RESULTS: The inter-observer agreement was excellent for diagnosis (k = 0.96), perianal disease (k = 0.92) and disease location in CD (k = 0.82) and good for age of onset (k = 0.67), upper gastrointestinal disease (k = 0.62), disease behaviour in CD (k = 0.79) and disease extent in UC (k = 0.65). Disease severity in UC was scored poor (k = 0.23). The additional items resulted in a good inter-observer agreement for EIM (k = 0.68) and a moderate agreement for disease severity in CD (k = 0.44). Percentages of correct answers over all Montreal items give a good reflection of the inter-observer agreement (> 80%), except for disease severity (48%-74%). IBD-nurses were significantly worse in scoring upper gastrointestinal disease in CD compared to gastroenterologists (P = 0.008) and gastroenterologists in training (P = 0.040). Observers with less than 10 years of experience were significantly better at scoring UC severity than observers with 10-20 years (P = 0.003) and more than 20 years (P = 0.003) of experience with IBD patient care. Observers with 10-20 years of experience with IBD patient care were significantly better at scoring upper gastrointestinal disease in CD than observers with less than 10 years (P = 0.007) and more than 20 years (P = 0.007) of experience with IBD patient care.
CONCLUSION: We found a good to excellent interobserver agreement for all Montreal items except for disease severity in UC (poor).
AIM: To validate the Montreal classification system for Crohn's disease (CD) and ulcerative colitis (UC) within the Netherlands.

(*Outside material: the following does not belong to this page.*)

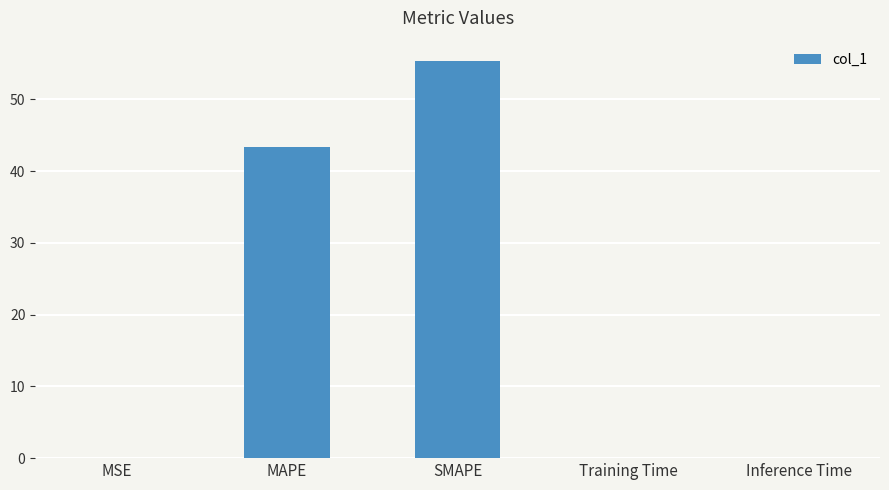

How many data points does each series have?

5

METHODS: A selection of 20 de-identified medical records with an appropriate representation of the inflammatory bowel disease (IBD) sub phenotypes were scored by 30 observers with different professions (gastroenterologist specialist in IBD, gastroenterologist in training and IBD-nurses) and experience level with IBD patient care. Patients were classified according to the Montreal classification. In addition, participants were asked to score extra-intestinal manifestations (EIM) and disease severity in CD based on their clinical judgment. The inter-observer agreement was calculated by percentages of correct answers (answers identical to the "expert evaluation") and Fleiss-kappa (k ). Kappa cutoffs: < 0.4-poor; 0.41-0.6-moderate; 0.61-0.8-good; > 0.8 excellent.